Zainal Abidin (Indonesia), Andrew Chan (Australia), Myuran Sukumaran (Australia), Rodrigo Gularte (Brasile), Silvester Obiekwe Nwaolise alias Mustofa (Nigeria), Raheem Agbaje Salami (Nigeria), Okwudili Oyatanze (Nigeria), Kemudian Martin Anderson alias Belo (Ghana), sono gli otto detenuti che sono stati fucilati nella notte in Indonesia. Tutti erano stati arrestati per reati collegati al traffico di stupefacenti, crimine per cui il sistema giudiziario indonesiano prevede la pena capitale. A nulla sono valsi gli appelli della comunità internazionale che sperava in un gesto di clemenza dell’ultimo minuto da parte del presidente indonesiano Joko Widodo, ma che non è arrivato. Il caso rischia di avere conseguenze sulle relazioni diplomatiche di Jakarta con i Paesi di provenienza dei condannati.
L’esecuzione del francese Serge Atlaoui è stata sospesa dopo l’intervento del presidente Francois Hollande il quale aveva minacciato pesanti conseguenze sui rapporti diplomatici tra i due paesi se il suo connazionale fosse stato giustiziato. L’uomo è ora in attesa del verdetto della Corte Suprema che dovrebbe arrivare entro due settimane.
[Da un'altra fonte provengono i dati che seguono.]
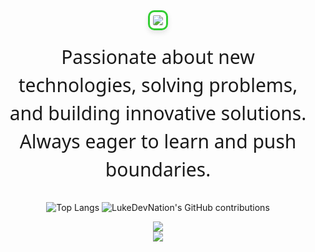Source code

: <h1 align="center" style="margin: 0; padding: 0;">
  <img src="https://readme-typing-svg.herokuapp.com/?font=Courier+Prime&size=35&center=true&vCenter=true&width=900&height=60&duration=3000&lines=Control+State+Management;MVVM+Architecture;Python+%28Flask,+Django,+FastAPI%29;Databases+%28SQL+%26+NoSQL%29;Git+%26+Version+Control;Multiplatform+Development;UI%2FUX+Design;Linux+%26+Development+Tools;Animations+%26+Testing+%28Flutter%29;AI+Integration&color=32CD32" style="border: 3px solid #32CD32; border-radius: 10px; padding: 5px; box-shadow: 0 4px 8px rgba(0, 0, 0, 0.1);" />
</h1>


<p align="center" style="font-size: 30px; color: currentColor; font-family: 'Segoe UI', Tahoma, Geneva, Verdana, sans-serif; line-height: 1.5; margin-top: 20px; max-width: 600px; margin-left: auto; margin-right: auto;">
  Passionate about new technologies, solving problems, and building innovative solutions. Always eager to learn and push boundaries.<br>
</p>


<p align="center">
  <img src="https://github-readme-stats.vercel.app/api/top-langs/?username=LukeDevNation&theme=radical&bg_color=00000000&title_color=FFFFFF&text_color=FFFFFF&icon_color=28A745&hide_border=true&langs_count=15&layout=compact&card_width=335&cache_seconds=1800" alt="Top Langs">
  <img src="https://github-readme-streak-stats.herokuapp.com/?user=LukeDevNation&theme=dark&hide_border=true&ring=FF4500&fire=FF6347&currStreakNum=FFD700&currStreakLabel=32CD32&sideNums=00FFFF&sideLabels=00FA9A&dates=ADFF2F&background=00000000" alt="LukeDevNation's GitHub contributions">
</p>


<div align="center">
    <img src="https://skillicons.dev/icons?i=flutter,dart,python,flask,django,sqlite,qt,git,github,gitlab,fastapi" />
    <br> <!-- Espaciado más corto entre las imágenes -->
    <img src="https://skillicons.dev/icons?i=vscode,androidstudio,linux,firebase,apple,linkedin,ai,arduino,powershell,cpp" />
</div>
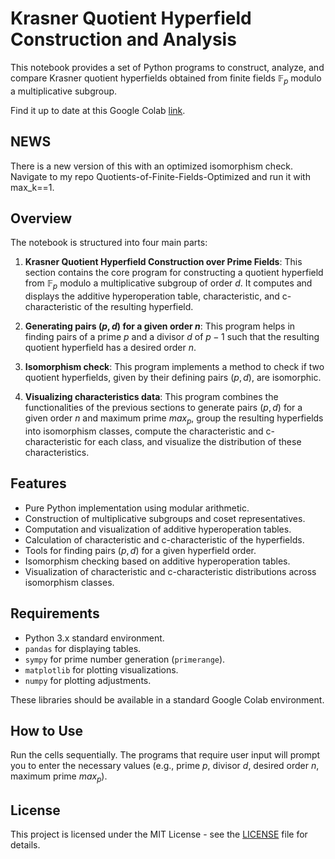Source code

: # Krasner Quotient Hyperfield Construction and Analysis

This notebook provides a set of Python programs to construct, analyze, and compare Krasner quotient hyperfields obtained from finite fields $\mathbb{F}_p$ modulo a multiplicative subgroup.

Find it up to date at this Google Colab [link](https://colab.research.google.com/drive/1OVraoO7NGlRIXr4NSuJZvVySy_8_yE3U?usp=sharing).


## NEWS

There is a new version of this with an optimized isomorphism check. Navigate to my repo Quotients-of-Finite-Fields-Optimized and run it with max_k==1.

## Overview

The notebook is structured into four main parts:

1.  **Krasner Quotient Hyperfield Construction over Prime Fields**: This section contains the core program for constructing a quotient hyperfield from $\mathbb{F}_p$ modulo a multiplicative subgroup of order $d$. It computes and displays the additive hyperoperation table, characteristic, and c-characteristic of the resulting hyperfield.

2.  **Generating pairs $(p,d)$ for a given order $n$**: This program helps in finding pairs of a prime $p$ and a divisor $d$ of $p-1$ such that the resulting quotient hyperfield has a desired order $n$.

3.  **Isomorphism check**: This program implements a method to check if two quotient hyperfields, given by their defining pairs $(p,d)$, are isomorphic.

4.  **Visualizing characteristics data**: This program combines the functionalities of the previous sections to generate pairs $(p,d)$ for a given order $n$ and maximum prime $max_p$, group the resulting hyperfields into isomorphism classes, compute the characteristic and c-characteristic for each class, and visualize the distribution of these characteristics.

## Features

- Pure Python implementation using modular arithmetic.
- Construction of multiplicative subgroups and coset representatives.
- Computation and visualization of additive hyperoperation tables.
- Calculation of characteristic and c-characteristic of the hyperfields.
- Tools for finding pairs $(p,d)$ for a given hyperfield order.
- Isomorphism checking based on additive hyperoperation tables.
- Visualization of characteristic and c-characteristic distributions across isomorphism classes.

## Requirements

- Python 3.x standard environment.
- `pandas` for displaying tables.
- `sympy` for prime number generation (`primerange`).
- `matplotlib` for plotting visualizations.
- `numpy` for plotting adjustments.

These libraries should be available in a standard Google Colab environment.

## How to Use

Run the cells sequentially. The programs that require user input will prompt you to enter the necessary values (e.g., prime $p$, divisor $d$, desired order $n$, maximum prime $max_p$).

## License

This project is licensed under the MIT License - see the [LICENSE](https://opensource.org/licenses/MIT) file for details.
Anche una detenuta filippina è stata graziata all’ultimo minuto, in quanto una donna si è costituita alle autorità indonesiane dichiarando di averla assoldata come “corriere” e di essere lei quindi colpevole di traffico di droga.
Le possibili conseguenze internazionali non hanno fermato Widodo, eletto la scorsa estate e, paradossalmente, considerato il “buono venuto dal basso”. Il presidente ha giustificato la sua linea dura e decisa parlando del tema del narcotraffico come una “emergenza nazionale”, ha citato delle statistiche che gli esperti hanno considererebbero poco veritiere e ha intensificato la frequenza delle esecuzioni, riprese nel 2013 dopo una moratoria di quattro anni.
Lo scorso gennaio altri sei detenuti, tutti condannati alla pena capitale per reati collegati alla droga, sono stati giustiziati, cinque di loro erano stranieri. Anche in quell’occasione il presidente Widodo non si era curato delle complicazioni relazionali in cui sarebbe potuto incorrere e, infatti, i rapporti con Brasile e Olanda si erano deteriorati. Nel braccio della morte del carcere di Jakarta ci sono altri 64 detenuti, in gran parte stranieri, condannati alla pena capitale per traffico di stupefacenti e per i quali Joko Widodo ha già escluso la grazia.